Identify malaria parasites in blood smears using computer vision
Malaria is an acute disease caused by parasites of the genus Plasmodium. Commonly these parasites are transmitted to people through the bite of infected females. Among the first and most common symptoms are fever, headache and chills. They are generally difficult to recognize because they can be mild, appearing 10 to 15 days after the bite of the infecting mosquito. However, when the symptoms are not treated, they lead to a serious clinical picture that can lead to death in 24 hours (1).
One of the first tools implemented by WHO over the last two decades is the extension of access to malaria prevention strategies. Particularly effective vector control procedures and the use of preventive antimalarial drugs. This strategy has hardly helped to reduce the global burden of disease. Another basic malaria elimination strategy is vector control. This is very effective in preventing infection and reducing the transmission of the disease. The main explosions in this case are the use of insecticide-treated nets and indoor spraying with residual-action insecticides.

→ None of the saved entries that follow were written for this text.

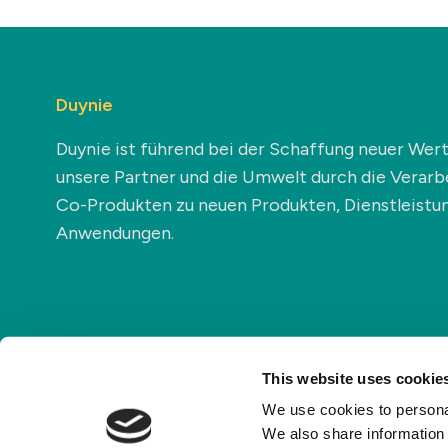
Duynie
Duynie ist führend bei der Schaffung neuer Wert
unsere Partner und die Umwelt durch die Verarb
Co-Produkten zu neuen Produkten, Dienstleistu
Anwendungen.
This website uses cookie
Datensc
We use cookies to personal
We also share information 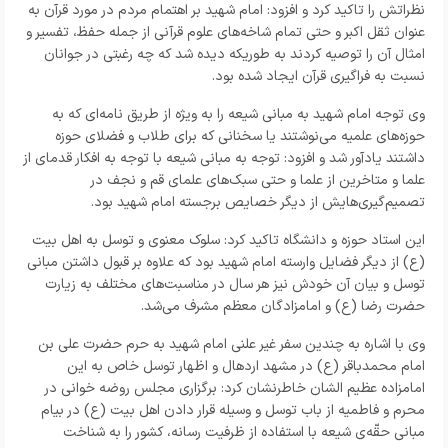
نظراتش را تاکید کرد و افزود: امام شهید بر اهتمام مردم در مورد قرآن به
عنوان ثقل اکبر و حتی تمام شاخه‌های علوم قرآنی از جمله حفظ، تفسیر و
امثال آن را توصیه کردند به طوریکه دیده شد که چه رغبتی در جوانان
نسبت به فراگیری قرآن ایجاد شده بود.
وی توجه امام شهید به مبانی شیعه را به ویژه از طریق نامه‌ای که به
حوزه‌های علمیه می‌نوشتند یا سخنانی که برای طلاب و فضلای حوزه
داشتند یادآور شد و افزود: توجه به مبانی شیعه با توجه به افکار قدمای از
علما و متاخرین از علما و حتی سبک‌های علمای قم و نجف در
تصمیم‌گیری‌هایش از دیگر خصایص برجسته امام شهید بود.
این استاد حوزه و دانشگاه تاکید کرد: سلوک معنوی و توسل به اهل بیت
(ع) از دیگر فضایل وارسته امام شهید بود که علاوه بر قبول داشتن مبانی
توسل و بیان آن خودش نیز هر سال در مناسبت‌های مختلف به زیارت
حضرت رضا (ع) و امامزادگان معظم مشرف می‌شد.
وی با اشاره به چندین سفر غیر علنی امام شهید به حرم حضرت علی بن
امام محمدباقر (ع) در مشهد اردهال و اظهار توسل خاص به این
امامزاده عظیم الشان خاطرنشان کرد: برگزاری مجلس روضه خوانی در
محرم و فاطمیه از باب توسل و وسیله قرار دادن اهل بیت (ع) در بیام
مبانی حقّه‌ی شیعه با استفاده از ظرفیت رسانه، کشور را به شناخت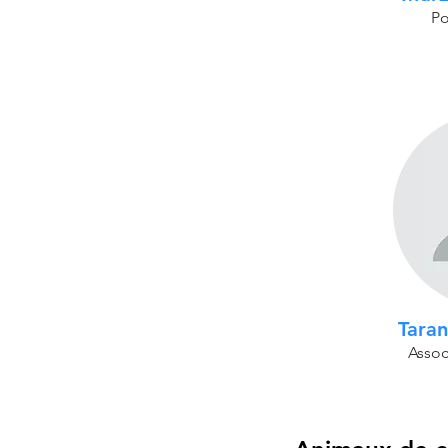
Po
Tara
Assoc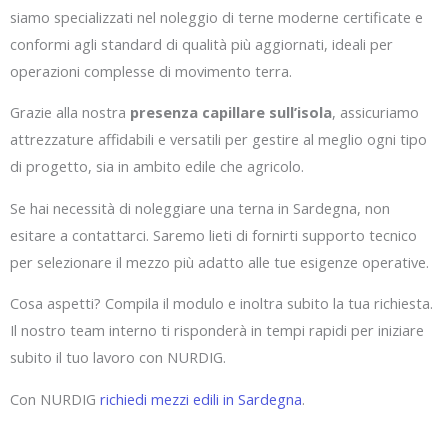
siamo specializzati nel noleggio di terne moderne certificate e
conformi agli standard di qualità più aggiornati, ideali per
operazioni complesse di movimento terra.
Grazie alla nostra
presenza capillare sull’isola
, assicuriamo
attrezzature affidabili e versatili per gestire al meglio ogni tipo
di progetto, sia in ambito edile che agricolo.
Se hai necessità di noleggiare una terna in Sardegna, non
esitare a contattarci. Saremo lieti di fornirti supporto tecnico
per selezionare il mezzo più adatto alle tue esigenze operative.
Cosa aspetti? Compila il modulo e inoltra subito la tua richiesta.
Il nostro team interno ti risponderà in tempi rapidi per iniziare
subito il tuo lavoro con NURDIG.
Con NURDIG
richiedi mezzi edili in Sardegna
.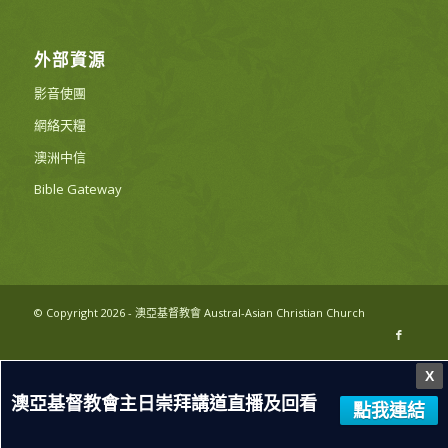
外部資源
影音使團
網絡天糧
澳洲中信
Bible Gateway
© Copyright 2026 - 澳亞基督教會 Austral-Asian Christian Church
X
澳亞基督教會主日崇拜講道直播及回看
點我連結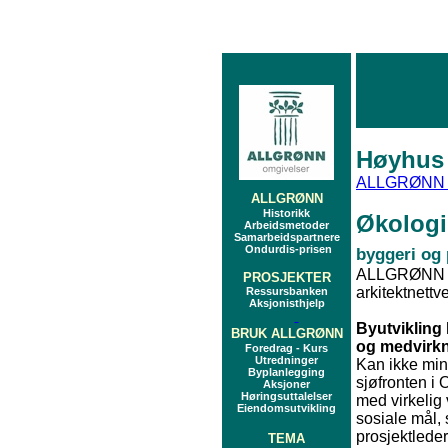
Høyhus
ALLGRØNN o
ALLGRØNN
Historikk
Økologi
Arbeidsmetoder
Samarbeidspartnere
Ondurdis-prisen
byggeri og 
ALLGRØNN o
PROSJEKTER
arkitektnett
Ressursbanken
Aksjonisthjelp
Byutvikling
BRUK ALLGRØNN
og medvirk
Foredrag - Kurs
Utredninger
Kan ikke min
Byplanlegging
sjøfronten i 
Aksjoner
Høringsuttalelser
med virkelig
Eiendomsutvikling
sosiale mål,
prosjektlede
TEMA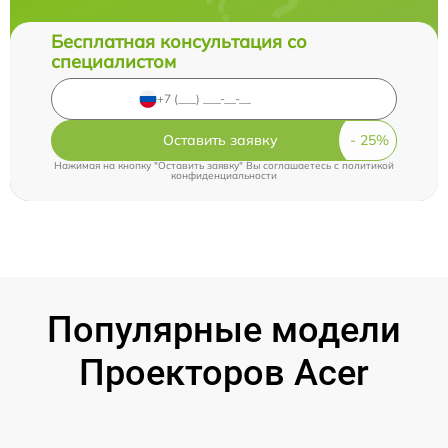
Бесплатная консультация со
специалистом
Оставить заявку
Нажимая на кнопку "Оставить заявку" Вы соглашаетесь c
политикой
конфиденциальности
Популярные модели
Проекторов Acer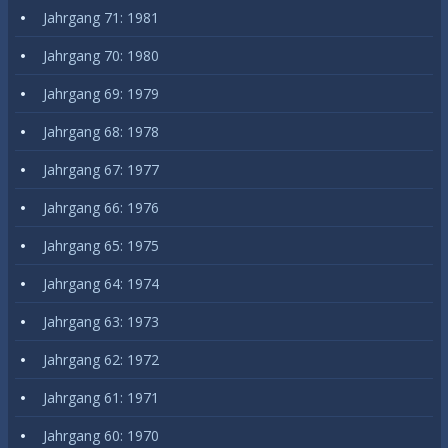
Jahrgang 71: 1981
Jahrgang 70: 1980
Jahrgang 69: 1979
Jahrgang 68: 1978
Jahrgang 67: 1977
Jahrgang 66: 1976
Jahrgang 65: 1975
Jahrgang 64: 1974
Jahrgang 63: 1973
Jahrgang 62: 1972
Jahrgang 61: 1971
Jahrgang 60: 1970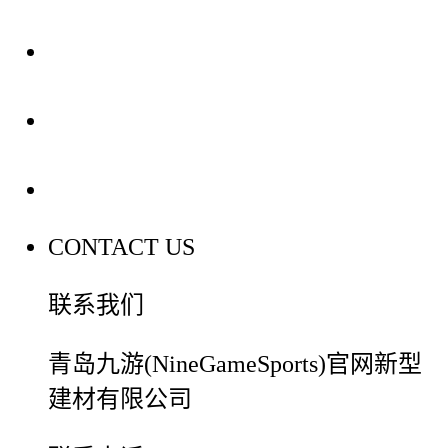
装修建材知识
装修建材百科
联系我们
CONTACT US
联系我们
青岛九游(NineGameSports)官网新型
建材有限公司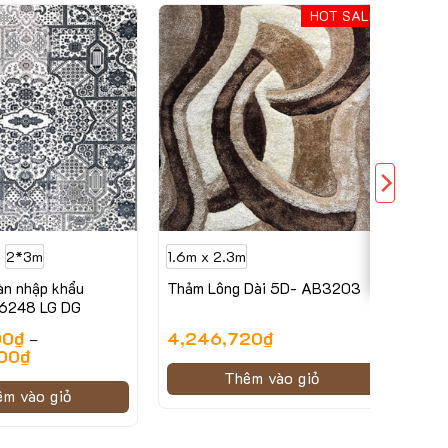
HOT SALE
2*3m
1.6m x 2.3m
àn nhập khẩu
Thảm Lông Dài 5D- AB3203
248 LG DG
00
₫
4,246,720
₫
–
00
₫
Thêm vào giỏ
êm vào giỏ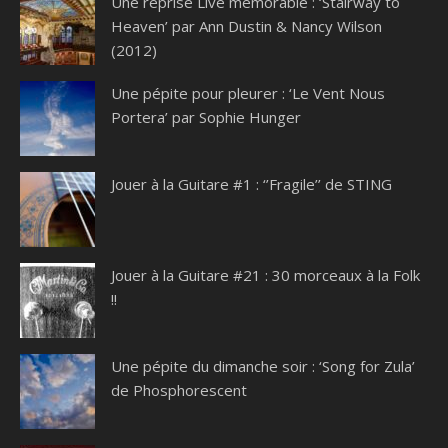
Une reprise Live mémorable : ‘Stairway to
Heaven’ par Ann Dustin & Nancy Wilson
(2012)
Une pépite pour pleurer : ‘Le Vent Nous
Portera’ par Sophie Hunger
Jouer à la Guitare #1 : ‘’Fragile’’ de STING
Jouer à la Guitare #21 : 30 morceaux à la Folk
!!
Une pépite du dimanche soir : ‘Song for Zula’
de Phosphorescent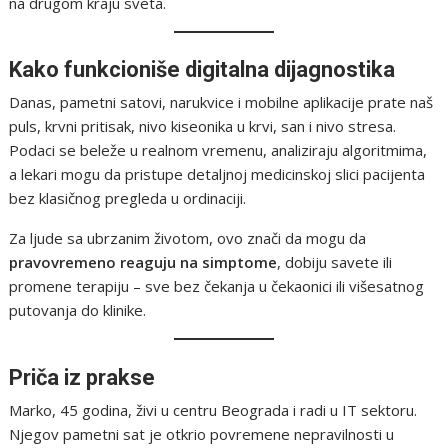
na drugom kraju sveta.
Kako funkcioniše digitalna dijagnostika
Danas, pametni satovi, narukvice i mobilne aplikacije prate naš
puls, krvni pritisak, nivo kiseonika u krvi, san i nivo stresa.
Podaci se beleže u realnom vremenu, analiziraju algoritmima,
a lekari mogu da pristupe detaljnoj medicinskoj slici pacijenta
bez klasičnog pregleda u ordinaciji.
Za ljude sa ubrzanim životom, ovo znači da mogu da
pravovremeno reaguju na simptome
, dobiju savete ili
promene terapiju – sve bez čekanja u čekaonici ili višesatnog
putovanja do klinike.
Priča iz prakse
Marko, 45 godina, živi u centru Beograda i radi u IT sektoru.
Njegov pametni sat je otkrio povremene nepravilnosti u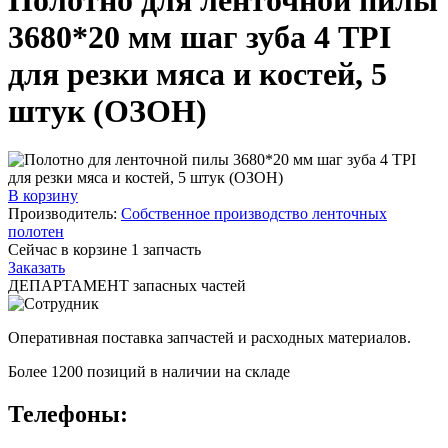
3680*20 мм шаг зуба 4 TPI
для резки мяса и костей, 5
штук (ОЗОН)
В корзину
Производитель:
Собственное производство ленточных
полотен
Сейчас в корзине
1
запчасть
Заказать
ДЕПАРТАМЕНТ запасных частей
Оперативная поставка запчастей и расходных материалов.
Более 1200 позиций в наличии на складе
Телефоны: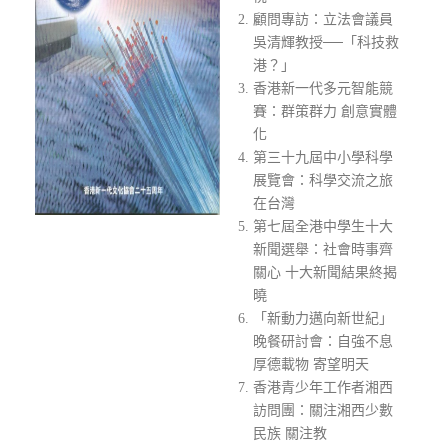
顧問專訪：立法會議員
吳清輝教授──「科技救
港？」
香港新一代多元智能競
賽：群策群力 創意實體
化
第三十九屆中小學科學
展覽會：科學交流之旅
在台灣
第七屆全港中學生十大
新聞選舉：社會時事齊
關心 十大新聞結果終揭
曉
「新動力邁向新世紀」
晚餐研討會：自強不息
厚德載物 寄望明天
香港青少年工作者湘西
訪問團：關注湘西少數
民族 關注教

Chemoprophylactic treatments are those that use drugs in order to prevent malaria disease and of course its consequences. These include intermittent preventive treatment of lactating children and pregnant women, seasonal antimalarial chemoprophylaxis, and mass drug administration. This also includes the rapid diagnosis strategy in case of suspected infection and the treatment of confirmed cases. Finally, we find the vaccine since October 2021, which is administered to children living in areas with moderate to intense transmission. It has been proven that the vaccine significantly reduces the incidence of disease and mortality (1).
AI is changing the way healthcare services are delivered in various settings. Their processes have been facilitated by the increasing availability of large data sets and novel analytical methods that are based on these sets. Despite the multiple attempts to create prevention, diagnosis, and timely treatment strategies by the different health entities, there are problems such as the appearance of resistance to antimalarial drugs or the early detection of parasites that reduce the effectiveness of these strategies. This first creates the need for new alternative drugs, for which traditional drug identification approaches are time consuming and resource intensive (2).
Second, a light microscopic examination of blood smears is the gold standard technique for the diagnosis of malaria. However, this is a method that requires a lot of time and requires highly qualified personnel to perform the microbiological diagnosis (3). In recent studies AI has shown accurate performance using structure-based approaches in the field of chemical property prediction. Since some data already exists, AI would be a suitable tool for the identification of new drugs. These models might be able to learn patterns within the data and help identify successful and effective compounds. There are also new techniques based on the analysis of digital images using deep learning and artificial intelligence methods, which are defined as novel alternative tools for the challenging diagnosis of this infectious disease (3).